We have analyzed a Schrödinger model with geometric constraints that couple the spatial variables x and y, under arbitrary time-dependent potentials. Our study considered four distinct cases: (i) a model with nonlocal dependence on time, (ii) a model with nonlocal spatial dependence, (iii) a mixed case that incorporates memory effects in both space and time through external potential kernels, and (iv) a formulation involving a fractional spatial derivative linked to a position-dependent effective mass. For each configuration, we constructed solutions using Green’s function techniques, allowing us to determine wave functions for arbitrary initial conditions.

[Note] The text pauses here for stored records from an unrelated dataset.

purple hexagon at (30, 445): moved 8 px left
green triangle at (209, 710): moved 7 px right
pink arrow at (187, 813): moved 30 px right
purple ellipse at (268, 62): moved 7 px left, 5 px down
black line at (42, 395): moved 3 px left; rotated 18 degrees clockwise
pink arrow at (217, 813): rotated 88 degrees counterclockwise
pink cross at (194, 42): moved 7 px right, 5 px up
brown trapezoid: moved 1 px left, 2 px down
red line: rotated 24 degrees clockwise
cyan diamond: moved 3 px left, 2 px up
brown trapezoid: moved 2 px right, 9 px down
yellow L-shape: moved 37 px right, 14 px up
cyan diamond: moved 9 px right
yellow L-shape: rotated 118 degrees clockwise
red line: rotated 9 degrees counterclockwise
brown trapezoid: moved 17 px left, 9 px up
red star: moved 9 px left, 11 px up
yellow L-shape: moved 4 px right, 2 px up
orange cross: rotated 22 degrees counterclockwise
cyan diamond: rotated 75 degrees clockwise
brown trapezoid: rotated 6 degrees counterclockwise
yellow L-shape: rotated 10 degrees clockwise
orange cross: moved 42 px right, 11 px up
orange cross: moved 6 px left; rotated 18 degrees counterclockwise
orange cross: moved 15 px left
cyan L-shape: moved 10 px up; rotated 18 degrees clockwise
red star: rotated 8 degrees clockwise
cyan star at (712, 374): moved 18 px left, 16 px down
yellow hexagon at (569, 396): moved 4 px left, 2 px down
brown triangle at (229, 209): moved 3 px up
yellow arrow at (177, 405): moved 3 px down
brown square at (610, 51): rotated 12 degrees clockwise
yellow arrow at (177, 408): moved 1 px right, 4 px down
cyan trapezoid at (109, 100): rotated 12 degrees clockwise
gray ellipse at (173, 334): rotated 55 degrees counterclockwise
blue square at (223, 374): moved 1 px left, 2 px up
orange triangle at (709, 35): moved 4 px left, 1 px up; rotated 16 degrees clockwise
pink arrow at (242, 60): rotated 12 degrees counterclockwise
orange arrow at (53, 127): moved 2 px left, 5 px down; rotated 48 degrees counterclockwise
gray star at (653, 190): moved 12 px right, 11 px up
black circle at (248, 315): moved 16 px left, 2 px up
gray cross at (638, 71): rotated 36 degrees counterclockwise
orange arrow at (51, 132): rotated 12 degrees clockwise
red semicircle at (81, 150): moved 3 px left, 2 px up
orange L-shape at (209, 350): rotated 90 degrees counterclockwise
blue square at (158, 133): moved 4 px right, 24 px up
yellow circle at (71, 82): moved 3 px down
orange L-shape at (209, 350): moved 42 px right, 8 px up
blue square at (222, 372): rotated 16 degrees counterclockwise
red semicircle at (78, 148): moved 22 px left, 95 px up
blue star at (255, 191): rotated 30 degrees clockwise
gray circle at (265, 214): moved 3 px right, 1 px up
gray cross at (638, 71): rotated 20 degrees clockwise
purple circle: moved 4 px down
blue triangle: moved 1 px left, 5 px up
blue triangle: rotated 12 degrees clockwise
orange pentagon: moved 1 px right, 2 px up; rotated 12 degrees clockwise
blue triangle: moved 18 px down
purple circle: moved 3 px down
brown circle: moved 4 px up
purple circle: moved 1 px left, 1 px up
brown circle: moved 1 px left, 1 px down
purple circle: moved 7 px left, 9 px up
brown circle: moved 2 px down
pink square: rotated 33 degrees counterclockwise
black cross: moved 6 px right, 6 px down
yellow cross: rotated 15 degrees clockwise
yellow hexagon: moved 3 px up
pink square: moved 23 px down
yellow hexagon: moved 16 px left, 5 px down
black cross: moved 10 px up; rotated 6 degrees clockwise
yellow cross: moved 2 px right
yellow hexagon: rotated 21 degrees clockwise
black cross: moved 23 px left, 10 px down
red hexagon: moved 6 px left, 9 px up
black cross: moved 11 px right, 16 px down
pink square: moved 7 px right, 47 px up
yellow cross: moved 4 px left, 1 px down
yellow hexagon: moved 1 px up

For the proposed solutions, we examined their behavior, which shows the evolution and spreading of wave packets under different nonlocal regimes. Our results show distinct scaling laws and dynamics depending on the nature of memory and spatial coupling. In particular, we observed that nonlocal terms and fractional operators can modify relaxation behavior. Furthermore, the cases explored here may be physically realized in engineered quantum systems such as optical lattices, photonic waveguides, and mesoscopic devices. For instance, comb-shaped waveguide arrays fabricated using femtosecond laser writing can emulate the geometry of a quantum comb, where injected light propagates similarly to a quantum particle constrained within the comb structure. As shown by Longhi [9], photonic lattices with comb-shaped configurations can simulate anomalous transport phenomena within such systems. Additionally, temporal modulation of the refractive index can be utilized to replicate time-dependent or memory-like potentials. Comb-like optical lattices can also be engineered by interfering laser beams to trap ultra-cold atoms in a backbone-finger arrangement, as demonstrated by the experimental work of Salger et al. [45,47]. We hope that the theoretical results presented here can provide insights into quantum dynamics in backbone-structured media and stimulate further experimental studies involving branched quantum systems that feature memory and spatial heterogeneity. Finally, in future works, we will explore how different forms of nonlocality, i.e., fractional operators, influence the thermal behavior of the wave function.